On the mental health side, sexual arousal and orgasm are associated with stress regulation and improved mood. Research on women found that masturbation served as a reliable coping and self-care strategy, producing positive emotional states like happiness and relaxation. Different types of stimulation may produce slightly different effects. Clitoral stimulation, for instance, tends to be associated with stress relief and mood enhancement, while vaginal stimulation is more commonly linked to a calming, relaxing effect.
How Common It Is
Masturbation is extremely common at every stage of life. In a nationally representative survey of 1,500 U.S. women aged 40 to 65, the majority reported masturbating within the past year. Rates ranged from about 56% among postmenopausal women to 73% among perimenopausal women. Rates among younger adults and among men tend to be even higher. Adolescent masturbation is so common that clinical guidelines specifically note it should not be treated as a sign of any disorder, even when it causes some embarrassment.

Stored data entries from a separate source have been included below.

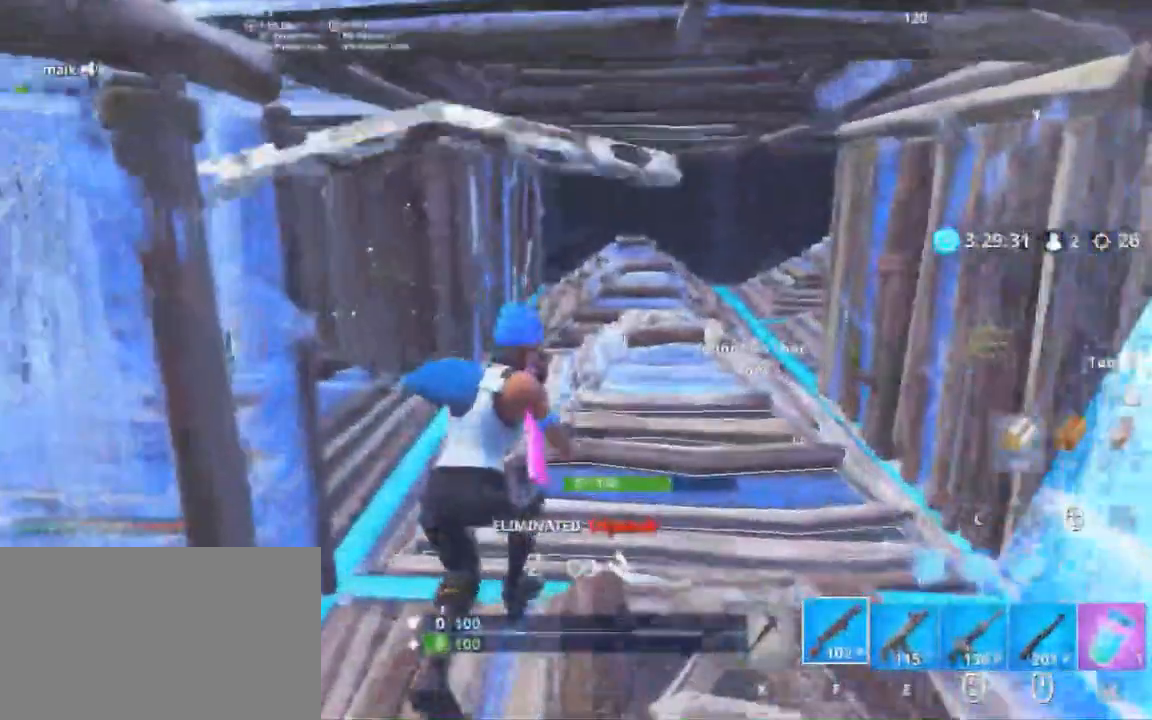
{"keys": ["ctrl", "w"], "mouse": [], "events": [[500, "ctrl", "down"]]}
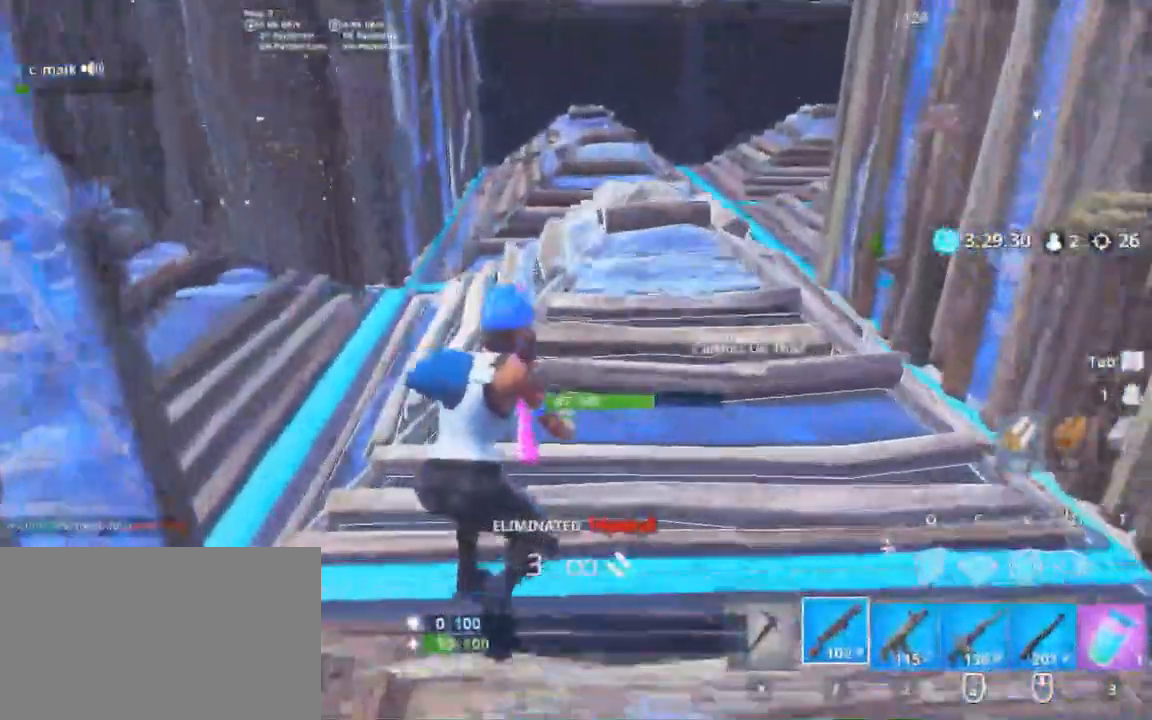
{"keys": ["shift", "w"], "mouse": [], "events": [[67, "ctrl", "up"], [333, "shift", "down"]]}
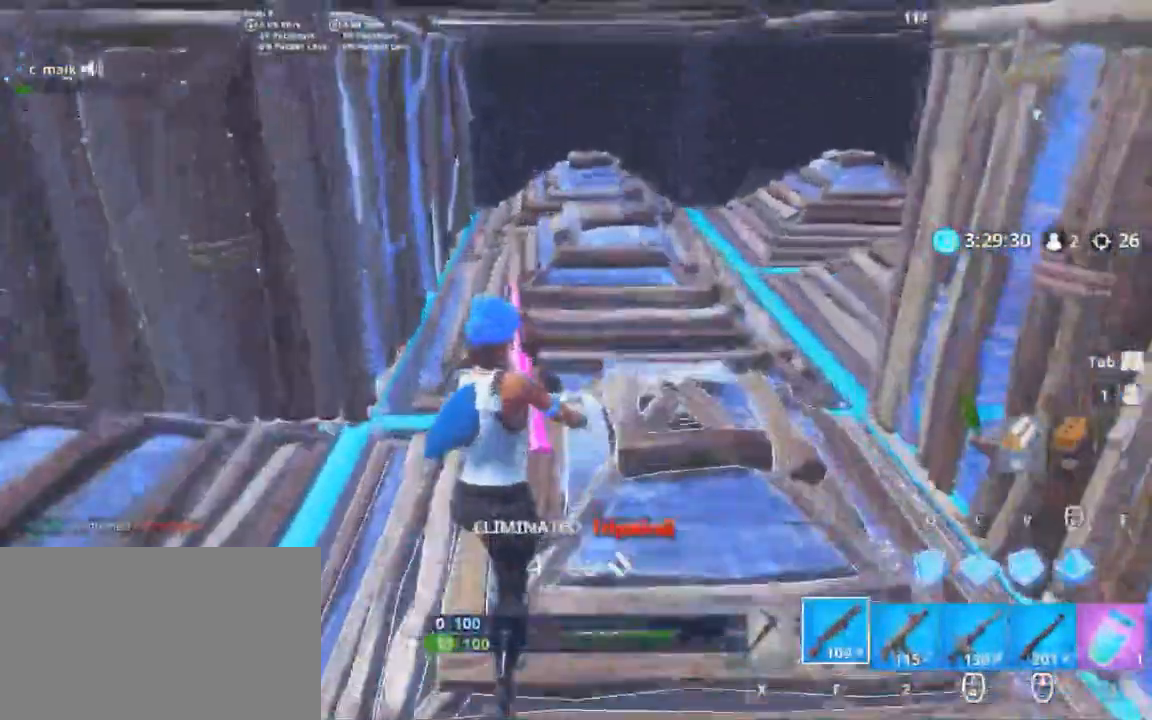
{"keys": ["shift", "w"], "mouse": [], "events": []}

Despite how widespread it is, many people grow up receiving mixed messages. A study of 72 college students found that most learned about masturbation through media and peers rather than parents or teachers. The researchers identified a common internal tension: people recognized masturbation as pleasurable but also absorbed cultural stigma around it. Women were more likely than men to still be working through that contradiction, while men more readily acknowledged its role in healthy sexual development.
Common Myths
Masturbation does not cause blindness, hair loss, erectile dysfunction, or infertility. None of these claims have any scientific support, and they have been debunked repeatedly. Premature hair loss, for example, is driven by genetics. The myth that masturbation drains the body of vital energy or nutrients has no biological basis. These ideas trace back to anti-masturbation campaigns from previous centuries. John Harvey Kellogg, the cereal inventor, marketed corn flakes in the 1890s partly as a way to curb sexual desire, but there was never any evidence behind his claims.
Potential Physical Irritation
The main physical risk from masturbation is simple friction. Rubbing the skin too vigorously or for too long without enough lubrication can cause tenderness, redness, swelling, or in more severe cases, a burning sensation or blisters. This is especially common on the penis but can happen anywhere.
Using a water-based lubricant is the easiest way to prevent friction irritation. If soreness does develop, giving the skin time to fully heal before resuming is important, since continuing can make things worse. Wearing loose, breathable clothing and keeping the area clean with warm water also helps recovery. A gentle moisturizer can soothe minor irritation.
When It Becomes a Concern
Masturbation itself is not harmful, but in rare cases, the behavior around it can become problematic. The World Health Organization recognizes a condition called compulsive sexual behavior disorder, which applies when someone experiences a persistent pattern of being unable to control sexual urges over six months or more, and that pattern causes significant distress or impairment in their daily life.
The key markers include: sexual behavior becoming the central focus of someone’s life to the point of neglecting health, relationships, or responsibilities; repeated unsuccessful attempts to reduce the behavior; continuing despite clear negative consequences; or continuing even when the behavior no longer brings satisfaction. Importantly, simply having a high sex drive or masturbating frequently does not qualify. The diagnosis requires genuine loss of control plus real harm to your functioning. Feeling guilty about masturbation because of moral or religious beliefs, without any other impairment, is also not the same thing as having a disorder.